Thanks for the feedback Joe!
I agree with you it would be dangerous for us to use statistics like “how many customers/users use OWA2003 with IE” and “how many customers/users use OWA2003 with Firefox” as the determining factor of whether we add Firefox support or not. If we were doing that I agree that we wouldn’t be understanding how our customers _want_ to use OWA. We would only be understanding how our customers use OWA today because of limitations/designs we currently have in the product.
Our goal is to understand how our customers _want_ to use OWA, and make decisions based on that. So we don’t look at the browser statistics for “browsers hitting OWA” to make the prioritization decisions about browser support. We look at the browser statistics for “browsers used on the Internet” and “browsers used within our customer organizations” to make those prioritization decisions.
We also listen to what customers are asking for as a good measure of what they want since statistics never tell the full story no matter how many surveys, site logs or research firms we draw from.

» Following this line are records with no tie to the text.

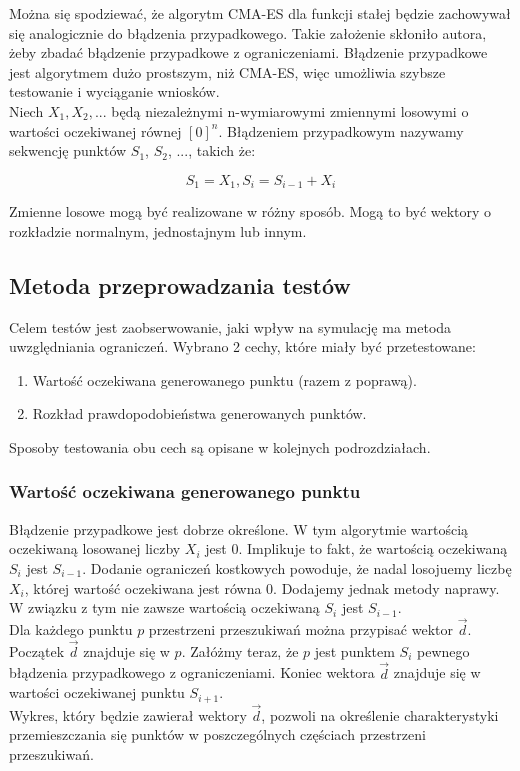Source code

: \documentclass{mini}
\begin{document}
Można się spodziewać, że algorytm CMA-ES dla funkcji stałej będzie zachowywał się analogicznie do błądzenia przypadkowego. Takie założenie skłoniło autora, żeby zbadać błądzenie przypadkowe z ograniczeniami. Błądzenie przypadkowe jest algorytmem dużo prostszym, niż CMA-ES, więc umożliwia szybsze testowanie i wyciąganie wniosków.\\
Niech $ X_1, X_2, ... $ będą niezależnymi n-wymiarowymi zmiennymi losowymi o wartości oczekiwanej równej $ [0]^n $. Błądzeniem przypadkowym nazywamy sekwencję punktów $S_1$, $S_2$, ..., takich że:

\begin{equation}
S_1 = X_1, S_i=S_{i-1}+X_i
\end{equation}

Zmienne losowe mogą być realizowane w różny sposób. Mogą to być wektory o rozkładzie normalnym, jednostajnym lub innym.

\subsection{Metoda przeprowadzania testów}
Celem testów jest zaobserwowanie, jaki wpływ na symulację ma metoda uwzględniania ograniczeń. Wybrano 2 cechy, które miały być przetestowane:
\begin{enumerate}
\item Wartość oczekiwana generowanego punktu (razem z poprawą).
\item Rozkład prawdopodobieństwa generowanych punktów.
\end{enumerate}

Sposoby testowania obu cech są opisane w kolejnych podrozdziałach.

\subsubsection{Wartość oczekiwana generowanego punktu}
Błądzenie przypadkowe jest dobrze określone. W tym algorytmie wartością oczekiwaną losowanej liczby $X_i$ jest 0. Implikuje to fakt, że wartością oczekiwaną $S_i$ jest $S_{i-1}$. Dodanie ograniczeń kostkowych powoduje, że nadal losojuemy liczbę $X_i$, której wartość oczekiwana jest równa 0. Dodajemy jednak metody naprawy. W związku z tym nie zawsze wartością oczekiwaną $S_i$ jest $S_{i-1}$.\\
Dla każdego punktu $p$ przestrzeni przeszukiwań można przypisać wektor $\overrightarrow{d}$. Początek $\overrightarrow{d}$ znajduje się w $p$. Załóżmy teraz, że $p$ jest punktem $S_i$ pewnego błądzenia przypadkowego z ograniczeniami. Koniec wektora $\overrightarrow{d}$ znajduje się w wartości oczekiwanej punktu $S_{i+1}$.\\
Wykres, który będzie zawierał wektory $\overrightarrow{d}$, pozwoli na określenie charakterystyki przemieszczania się punktów w poszczególnych częściach przestrzeni przeszukiwań.\\
\end{document}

On the other topic of “browser specific hacks” you mention, we actually already went down the path of not using any IE-specific mechanisms in OWA2007. OWA2003 made use of a few mechanisms like that, but since we were doing a rewrite we had the luxury of replacing those with mechanisms more generally supported among different browsers. So there’s not big piece of browser infrastructure OWA relies on which works only in IE. The decision about the browser matrix of OWA is all about the investment we allocate to OWA, and the need of additional browser support as compared to the need for all the other OWA features our customers want. Even now that we use only browser infrastructure commonly supported by more browsers there is a significant development and (even larger) test cost associated with supporting more browser types and versions.